> [Auszug]:
---------------
Haben sich Büchermenschen im letzten halben Jahr nicht völlig dem Literaturbetrieb entzogen, ist ihnen der Name Gutkind doch sehr wahrscheinlich begegnet.
Dabei handelt es sich um einen neuen Verlag aus der Mediengruppe Bonnier, zu der auch die großen Verlage Piper, Carlsen oder Ullstein gehören. Letzterer hat zudem den Vertrieb der neuen Unternehmenstochter übernommen, was die Aufmerksamkeit des Fachpublikums auf die Verlagsgründung weiter erhöht haben dürfte.
Aber auch bekannte Namen wie Keanu Reeves oder Sabin Tambrea schmücken das erste Programm aus dem Herbst 2024.
Der Name des neuen Verlags geht übrigens auf den 1778 in Dresden geborenen und nach Kopenhagen ausgewanderten Verlagsbuchhändler Gutkind Hirschel zurück. Dessen Sohn Albert Bonnier siedelte nach Schweden um, gründete dort ebenfalls einen Verlag und ist Namensgeber des heutigen Mutterkonzerns.

Mit dem Roman Das letzte Leuchten im Winter findet sich auch ein Buch von der Shortlist des National Book Award 2023 im ersten Programm des neuen Verlags.
Eigene Erfahrungen mit der laestadianischen Glaubensbewegung sowie intensive Recherchen über die Sámi bewogen die US-amerikanische Autorin und Tochter finnischer Eltern Hanna Pylväinen zu dieser Geschichte, die auf wahren Begebenheiten beruht.
---------------
> [Gesammelte Daten]:
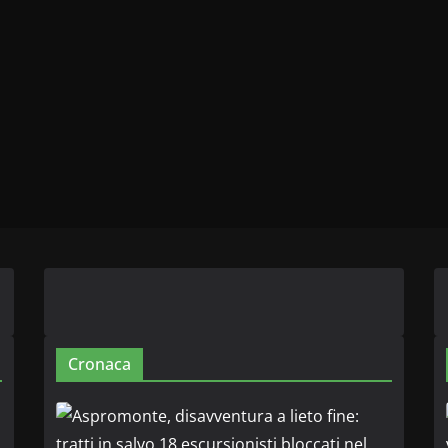
Cronaca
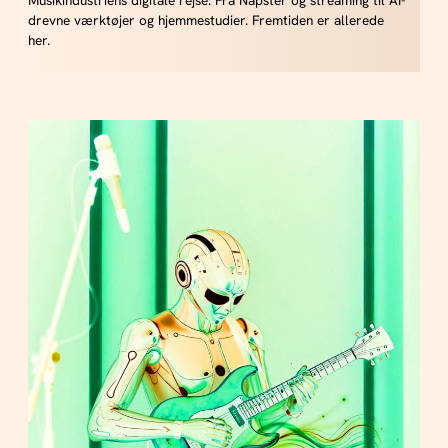
drevne værktøjer og hjemmestudier. Fremtiden er allerede
her.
---------------
> [Ausprobieren]: Greifen Sie den Text über den Verlag Gutkind wieder auf und führen Sie ihn im Anschluss an seinen letzten Satz fort.

> [Ergebnis der Übung]:
Zerrissene Herden

Schauplatz des Romans ist das nördlichste Skandinavien der Jahre 1851/52.
In einem winzigen Kirchdorf ohne Straße, ohne Schule, aber mit einem kleinen Laden, bekehrt der charismatische Pfarrer Lars Levi Laestadius immer mehr Sámi, darunter auch Ivvárs Vater Biettar. Ivvár muss nun allein weiterziehen und die Rentierherde der Familie hüten.
Enttäuscht und mit zu viel Brännvin im Blut kann sich Ivvár eines Tages nicht mehr aus dem eisigen Schnee aufraffen, bis ihm die Pfarrerstochter Willa hoch hilft. Danach fühlen sie sich bei jeder Begegnung stärker zueinander hingezogen.
Willas Eltern machen ihr jedoch sehr deutlich klar, wie sie zu dieser Liebe stehen. Kurzerhand beschließt Willa der religiösen Enge zu entfliehen und folgt den Sámi-Familien auf deren Weg nach Norden ans Meer, wo sie mit ihren Rentierherden den Sommer verbringen werden.

Als „zauberhaftes Winterbuch“ wird Das letzte Leuchten im Winter vom Verlag beworben, doch das Leben nördlich des Polarkreises ist alles andere als zauberhaft. Es ist meist kalt und öd. Willas und Ivvárs gegenseitiges Verlangen ist zunächst spürbarer als das eigene Verlangen weiterzulesen. Das liegt nicht an der tatsächlich sehr eindringlichen Geschichte, sondern an den schwer erträglichen, extremen Lebensbedingungen und den starken kulturellen Zwängen, denen die Menschen dort ausgesetzt sind, und Ivvár spricht nicht nur Willa und sich selbst Mut zu, wenn er sagt:
„Die Nacht ist nie so lang, dass der Tag nicht kommt“.
Den Entscheidungen von Krone und Kirche bleiben die Menschen, ob Sámi oder Christ, allerdings ausgeliefert. Mit schwerwiegenden Folgen.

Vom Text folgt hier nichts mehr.